*Data to examine:*
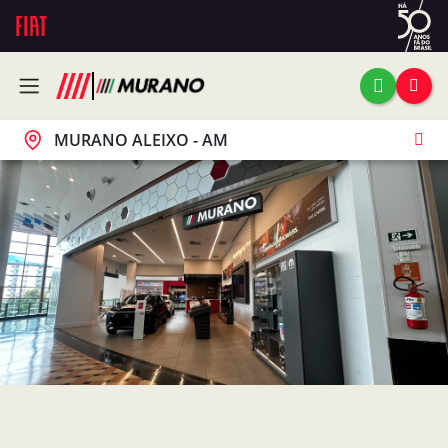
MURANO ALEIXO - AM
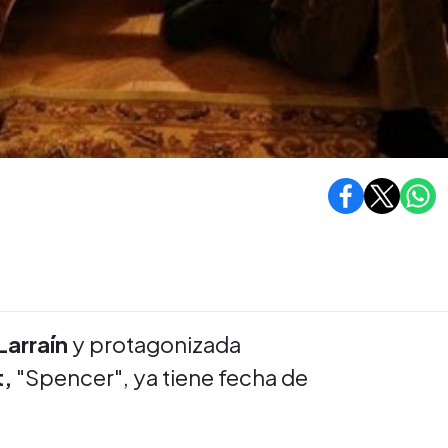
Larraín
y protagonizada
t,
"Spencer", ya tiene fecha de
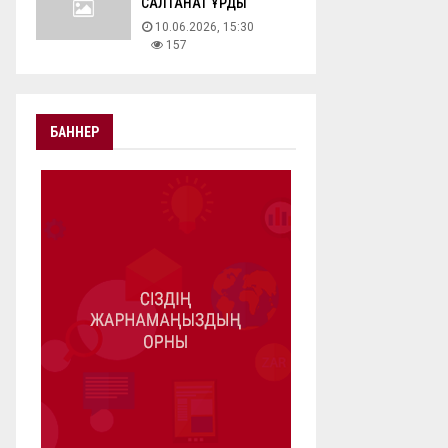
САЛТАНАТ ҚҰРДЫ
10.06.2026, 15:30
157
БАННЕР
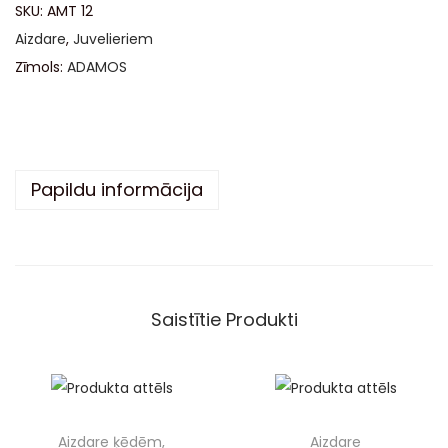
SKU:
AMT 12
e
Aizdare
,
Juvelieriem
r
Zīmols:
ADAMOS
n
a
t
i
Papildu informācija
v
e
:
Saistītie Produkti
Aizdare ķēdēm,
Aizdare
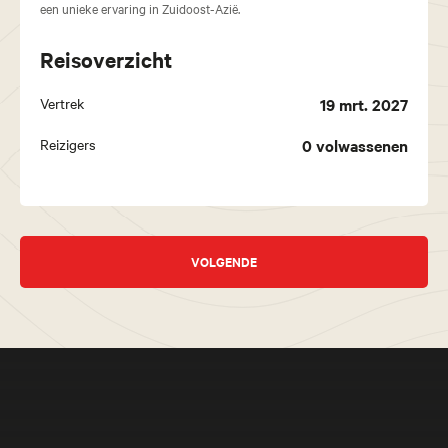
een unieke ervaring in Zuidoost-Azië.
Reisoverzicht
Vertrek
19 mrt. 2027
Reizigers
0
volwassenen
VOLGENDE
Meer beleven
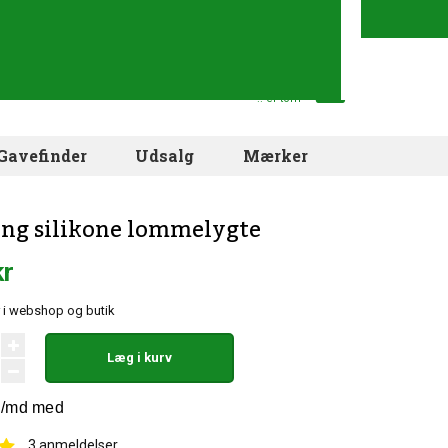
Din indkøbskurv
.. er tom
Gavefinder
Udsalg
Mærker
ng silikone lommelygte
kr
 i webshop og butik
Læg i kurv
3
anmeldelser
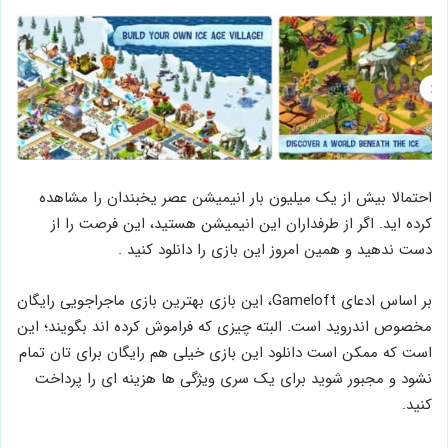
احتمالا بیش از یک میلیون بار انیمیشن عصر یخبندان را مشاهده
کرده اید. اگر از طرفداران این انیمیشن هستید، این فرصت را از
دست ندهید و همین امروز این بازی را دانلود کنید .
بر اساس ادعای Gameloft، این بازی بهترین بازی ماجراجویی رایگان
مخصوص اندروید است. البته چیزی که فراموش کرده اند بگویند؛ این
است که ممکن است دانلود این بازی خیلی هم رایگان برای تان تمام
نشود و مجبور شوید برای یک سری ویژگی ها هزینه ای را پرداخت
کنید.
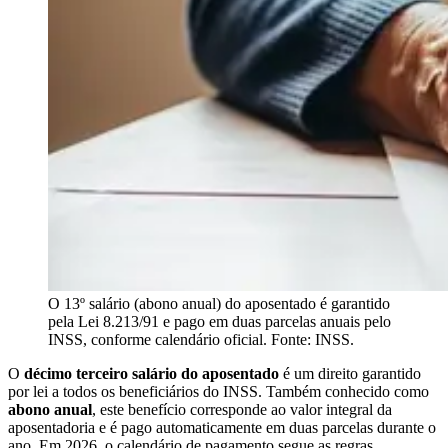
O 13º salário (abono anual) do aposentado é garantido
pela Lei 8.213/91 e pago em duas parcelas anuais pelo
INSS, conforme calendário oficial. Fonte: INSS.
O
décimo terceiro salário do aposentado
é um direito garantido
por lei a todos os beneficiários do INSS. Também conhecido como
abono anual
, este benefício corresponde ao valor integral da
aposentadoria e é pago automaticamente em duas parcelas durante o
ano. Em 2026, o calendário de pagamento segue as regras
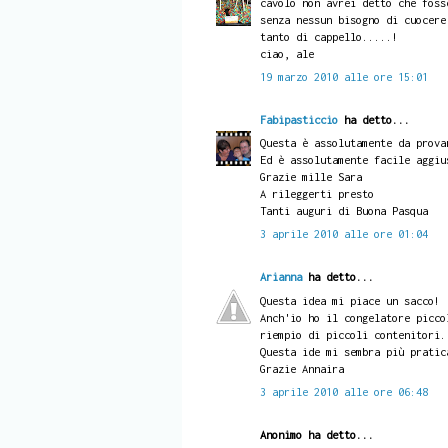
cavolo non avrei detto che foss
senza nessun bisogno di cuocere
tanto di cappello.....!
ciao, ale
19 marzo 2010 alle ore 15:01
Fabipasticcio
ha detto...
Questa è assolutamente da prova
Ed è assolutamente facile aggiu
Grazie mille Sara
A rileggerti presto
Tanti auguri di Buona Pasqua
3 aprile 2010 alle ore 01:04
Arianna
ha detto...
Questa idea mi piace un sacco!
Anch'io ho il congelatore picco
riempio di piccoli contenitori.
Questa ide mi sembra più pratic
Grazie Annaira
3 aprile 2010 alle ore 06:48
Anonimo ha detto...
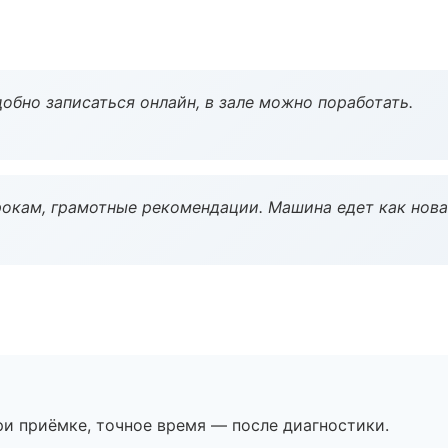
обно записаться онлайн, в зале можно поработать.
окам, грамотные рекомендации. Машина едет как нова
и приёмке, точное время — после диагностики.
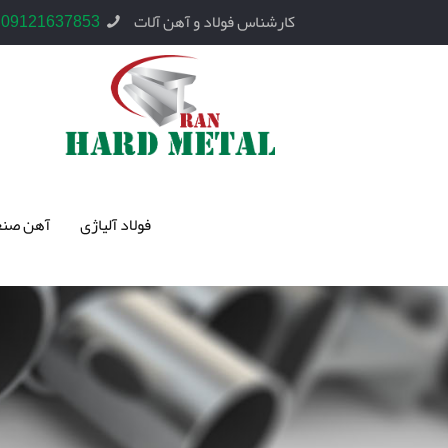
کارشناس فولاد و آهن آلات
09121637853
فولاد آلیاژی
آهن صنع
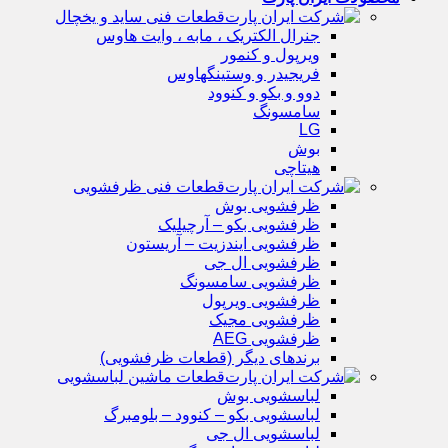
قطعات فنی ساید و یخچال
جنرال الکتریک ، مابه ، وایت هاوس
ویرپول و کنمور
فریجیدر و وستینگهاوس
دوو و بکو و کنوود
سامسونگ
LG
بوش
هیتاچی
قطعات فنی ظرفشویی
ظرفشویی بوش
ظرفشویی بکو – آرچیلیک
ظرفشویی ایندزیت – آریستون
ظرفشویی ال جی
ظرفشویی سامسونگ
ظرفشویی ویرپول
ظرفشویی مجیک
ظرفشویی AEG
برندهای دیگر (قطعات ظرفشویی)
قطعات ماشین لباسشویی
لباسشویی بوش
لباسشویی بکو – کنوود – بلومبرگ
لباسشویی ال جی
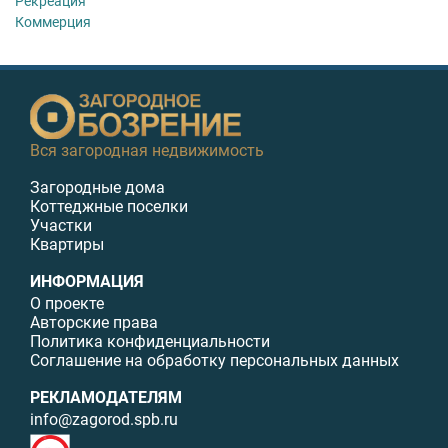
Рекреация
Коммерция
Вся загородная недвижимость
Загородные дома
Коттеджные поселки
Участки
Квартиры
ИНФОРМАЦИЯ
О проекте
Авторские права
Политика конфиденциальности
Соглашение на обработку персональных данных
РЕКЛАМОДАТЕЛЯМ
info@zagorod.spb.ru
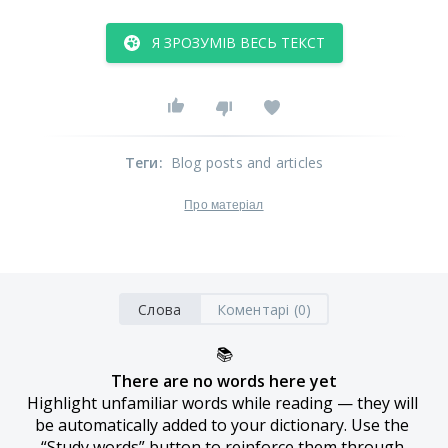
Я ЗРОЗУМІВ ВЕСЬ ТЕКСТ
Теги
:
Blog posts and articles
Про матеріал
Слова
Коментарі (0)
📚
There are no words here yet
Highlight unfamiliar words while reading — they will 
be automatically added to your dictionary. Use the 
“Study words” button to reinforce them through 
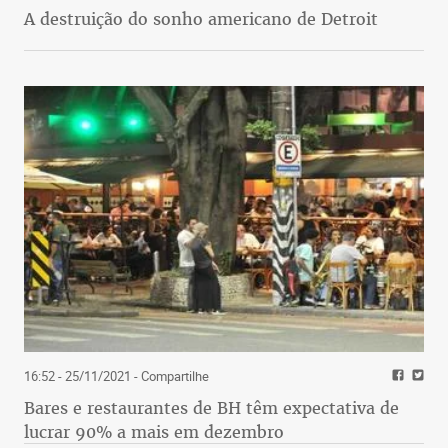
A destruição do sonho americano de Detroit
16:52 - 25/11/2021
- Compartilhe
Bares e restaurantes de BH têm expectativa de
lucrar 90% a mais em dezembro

*Task to carry out:*
Copy out every entry exactly as written, but not the pictures.

*Response to this task:*
MURANO ALEIXO - AM
Larraín
y protagonizada
t,
"Spencer", ya tiene fecha de
САЛТАНАТ ҚҰРДЫ
10.06.2026, 15:30
157
БАННЕР
SKU:
AMT 12
e
Aizdare
,
Juvelieriem
r
Zīmols:
ADAMOS
n
a
t
i
Papildu informācija
v
e
:
Saistītie Produkti
Aizdare ķēdēm,
Aizdare
een unieke ervaring in Zuidoost-Azië.
Reisoverzicht
Vertrek
19 mrt. 2027
Reizigers
0
volwassenen
VOLGENDE
Meer beleven
Din indkøbskurv
.. er tom
Gavefinder
Udsalg
Mærker
ng silikone lommelygte
kr
 i webshop og butik
Læg i kurv
3
anmeldelser
احتمالا بیش از یک میلیون بار انیمیشن عصر یخبندان را مشاهده
کرده اید. اگر از طرفداران این انیمیشن هستید، این فرصت را از
دست ندهید و همین امروز این بازی را دانلود کنید .
بر اساس ادعای Gameloft، این بازی بهترین بازی ماجراجویی رایگان
مخصوص اندروید است. البته چیزی که فراموش کرده اند بگویند؛ این
است که ممکن است دانلود این بازی خیلی هم رایگان برای تان تمام
نشود و مجبور شوید برای یک سری ویژگی ها هزینه ای را پرداخت
کنید.
O 13º salário (abono anual) do aposentado é garantido
pela Lei 8.213/91 e pago em duas parcelas anuais pelo
INSS, conforme calendário oficial. Fonte: INSS.
O
décimo terceiro salário do aposentado
é um direito garantido
por lei a todos os beneficiários do INSS. Também conhecido como
abono anual
, este benefício corresponde ao valor integral da
aposentadoria e é pago automaticamente em duas parcelas durante o
ano. Em 2026, o calendário de pagamento segue as regras
cavolo non avrei detto che foss
senza nessun bisogno di cuocere
tanto di cappello.....!
ciao, ale
19 marzo 2010 alle ore 15:01
Fabipasticcio
ha detto...
Questa è assolutamente da prova
Ed è assolutamente facile aggiu
Grazie mille Sara
A rileggerti presto
Tanti auguri di Buona Pasqua
3 aprile 2010 alle ore 01:04
Arianna
ha detto...
Questa idea mi piace un sacco!
Anch'io ho il congelatore picco
riempio di piccoli contenitori.
Questa ide mi sembra più pratic
Grazie Annaira
3 aprile 2010 alle ore 06:48
Anonimo ha detto...
обно записаться онлайн, в зале можно поработать.
окам, грамотные рекомендации. Машина едет как нова
и приёмке, точное время — после диагностики.
کارشناس فولاد و آهن آلات
09121637853
فولاد آلیاژی
آهن صنع
قطعات فنی ساید و یخچال
جنرال الکتریک ، مابه ، وایت هاوس
ویرپول و کنمور
فریجیدر و وستینگهاوس
دوو و بکو و کنوود
سامسونگ
LG
بوش
هیتاچی
قطعات فنی ظرفشویی
ظرفشویی بوش
ظرفشویی بکو – آرچیلیک
ظرفشویی ایندزیت – آریستون
ظرفشویی ال جی
ظرفشویی سامسونگ
ظرفشویی ویرپول
ظرفشویی مجیک
ظرفشویی AEG
برندهای دیگر (قطعات ظرفشویی)
قطعات ماشین لباسشویی
لباسشویی بوش
لباسشویی بکو – کنوود – بلومبرگ
لباسشویی ال جی
Рекреация
Коммерция
Вся загородная недвижимость
Загородные дома
Коттеджные поселки
Участки
Квартиры
ИНФОРМАЦИЯ
О проекте
Авторские права
Политика конфиденциальности
Соглашение на обработку персональных данных
РЕКЛАМОДАТЕЛЯМ
info@zagorod.spb.ru
Я ЗРОЗУМІВ ВЕСЬ ТЕКСТ
Теги
:
Blog posts and articles
Про матеріал
Слова
Коментарі (0)
📚
There are no words here yet
Highlight unfamiliar words while reading — they will 
be automatically added to your dictionary. Use the 
“Study words” button to reinforce them through 
A destruição do sonho americano de Detroit
16:52 - 25/11/2021
- Compartilhe
Bares e restaurantes de BH têm expectativa de
lucrar 90% a mais em dezembro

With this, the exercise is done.